E pensare che il nuovo programma del Ppe potrebbe costituire un’ottima base comune per tutta quest’area dispersa e divisa, ora che nel programma – dopo il congresso di Bucarest – sono state inserite a pieno titolo le radici cristiane e i valori simbolo dell’impegno dei cattolici, dalla vita alla famiglia. Un risultato che – onore al merito – va ascritto anche all’impegno silenzioso di esponenti italiani come Rocco Buttiglione e Mario Mauro che a pieno titolo potrebbero far parte di un nuovo progetto di Ppe italiano, che – nel solco del lavoro di Mario Monti – potrebbe essere un soggetto cardine della prossima legislatura, per il bene dell’Italia. A guardare da fuori le cose sembrerebbe un esito auspicabile e scontato, ma niente può esserlo davvero se le scelte passano attraverso un Parlamento reclutato dalle oligarchie di partito che non hanno certo voglia di progettare la loro uscita di scena per favorire processi nuovi.

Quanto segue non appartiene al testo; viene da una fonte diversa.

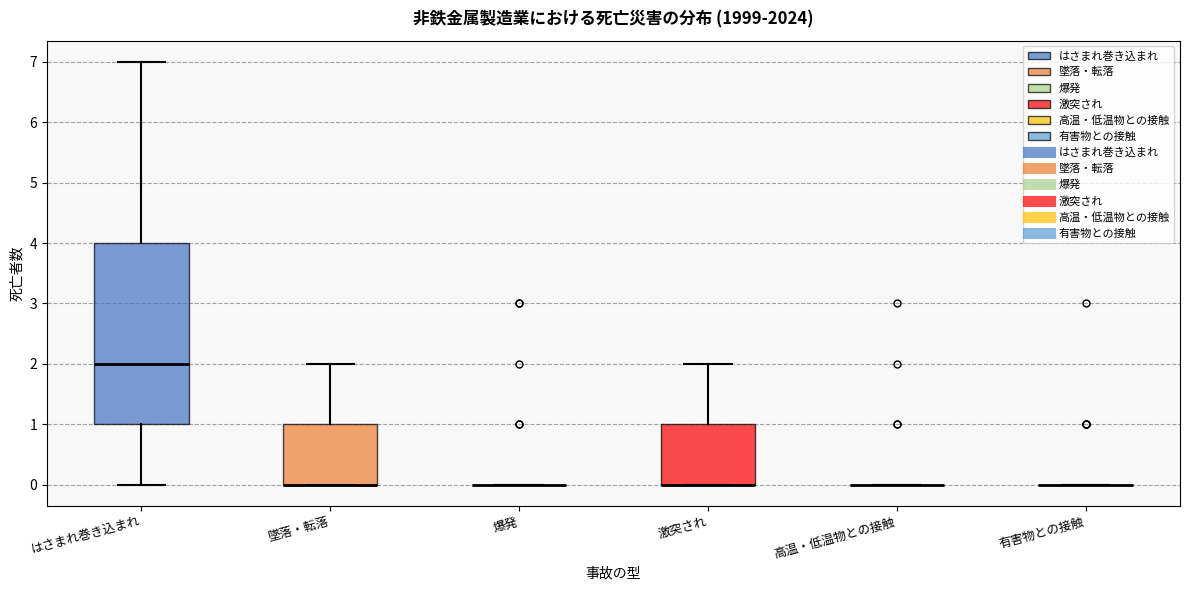

Reading left to right, transcribe this box plot: for each box, give where its median line is, the range the box spans, and where its two whiskers end, as read against the y-axis. The values are not printed on the chart, so give them approximately, as read against the axis.

はさまれ巻き込まれ: median 2, box 1 to 4, whiskers 0 to 7
墜落・転落: median 0 (drawn on the box's lower edge), box 0 to 1, whiskers 0 to 2
爆発: box collapsed to a line at 0, whiskers 0 to 0
激突され: median 0 (drawn on the box's lower edge), box 0 to 1, whiskers 0 to 2
高温・低温物との接触: box collapsed to a line at 0, whiskers 0 to 0
有害物との接触: box collapsed to a line at 0, whiskers 0 to 0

In questo quadro gli uomini di buona volontà hanno solo il diritto/dovere di sperare contro ogni speranza. Tentando in tutti i modi di condizionare quelle oligarchie di partito che, invece di favorire questo semplice e lineare processo di riaggregazione, continuano a guardare i loro piccoli interessi, impedendo la nascita di uno strumento unitario nuovo – fresco e pulito – di impegno, che porterebbe tanti a mettersi in gioco con rinnovato entusiasmo. E dire che, con il delirio che si è impadronito della sinistra in questa vicenda delle primarie, di un Ppe italiano ancorato ai valori che hanno fatto grande l’Europa e l’Italia, questo nostro scalcagnato Paese avrebbe veramente bisogno.
Ci prova Mario Mauro a dare corpo a questa prospettiva. Il capogruppo del Pdl, da Strasburgo, rilancia il suo appello in nome del nuovo Ppe italiano “a Casini, Fini e a tutte le alte componenti del centrodestra, compreso Giannino e Italia Futura”. Con loro, nota Mauro, “non ci sono differenze di contenuti” e si può costruire insieme una “grande nave”. E dar vita a delle primarie “comuni”. Non solo, quindi, del Pdl.